Es mag ein wenig seltsam erscheinen, dass sich Piraten für Teleskope interessieren. Man kann sie nicht heimlich verkaufen; es gibt nirgendwo einen Markt dafür. Aber wenn man daran denkt, wie viel Geld in den Bau dieser wissenschaftlichen Instrumente gesteckt wird; Instrumente die einzigartig sind, an denen sehr viele Menschen oft Jahrzehnte lang geplant und gebaut haben: Dann ist es nicht ganz so überraschend. Denn wenn man vor die Wahl gestellt wird, so ein ganzes Teleskop noch mal von vorne zu bauen oder ein Lösegeld dafür zu zahlen, damit man es wieder bekommt, dann stehen die Chancen nicht schlecht für die Piraten.

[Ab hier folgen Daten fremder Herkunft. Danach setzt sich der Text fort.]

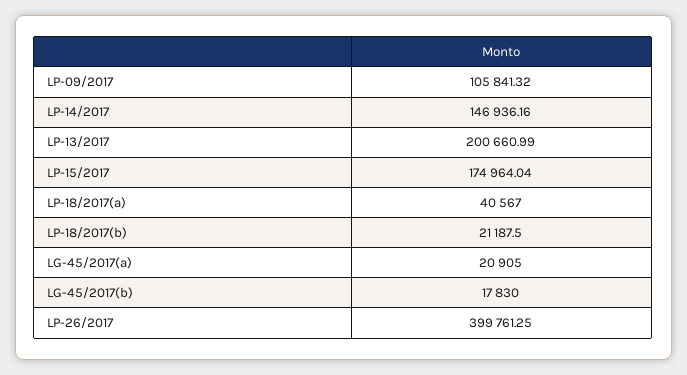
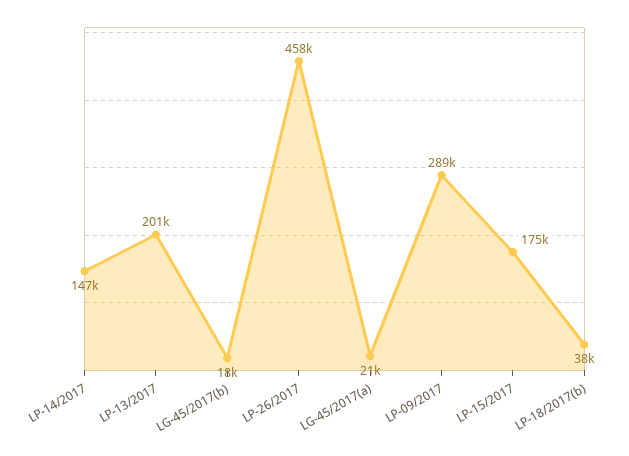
LP-09/2017: 105841.32 -> 289000
LP-18/2017(a): 40567 -> none
LP-18/2017(b): 21187.5 -> 38000
LP-26/2017: 399761.25 -> 458000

Was auch der Grund war, warum sich die NASA im Jahr 2021 strikt geweigert hatte, öffentlich bekannt zu geben, wann das James-Webb-Weltraumteleskop von den USA per Schiff nach Französisch-Guayana gebracht wird, von wo aus es in den Weltraum geschossen werden sollte. Der Bau des Teleskops hatte knapp 10 Milliarden Doller gekostet und man brauchte “nur” ein Schiff kapern um das Ding in seine Gewalt zu bringen. Würde sich die NASA wirklich weigern, noch ein paar Millionen zu zahlen, für ein Teleskop, das mittlerweile sowieso schon dreimal so teuer war wie ursprünglich geplant? Wissen wir nicht, aber die NASA hat es auch gar nicht darauf ankommen lassen. Und so hat das Teleskop am 25. Dezember 2021 sicher den Weltraum erreicht und muss dort keine Angst mehr vor Weltraum-Piraten haben.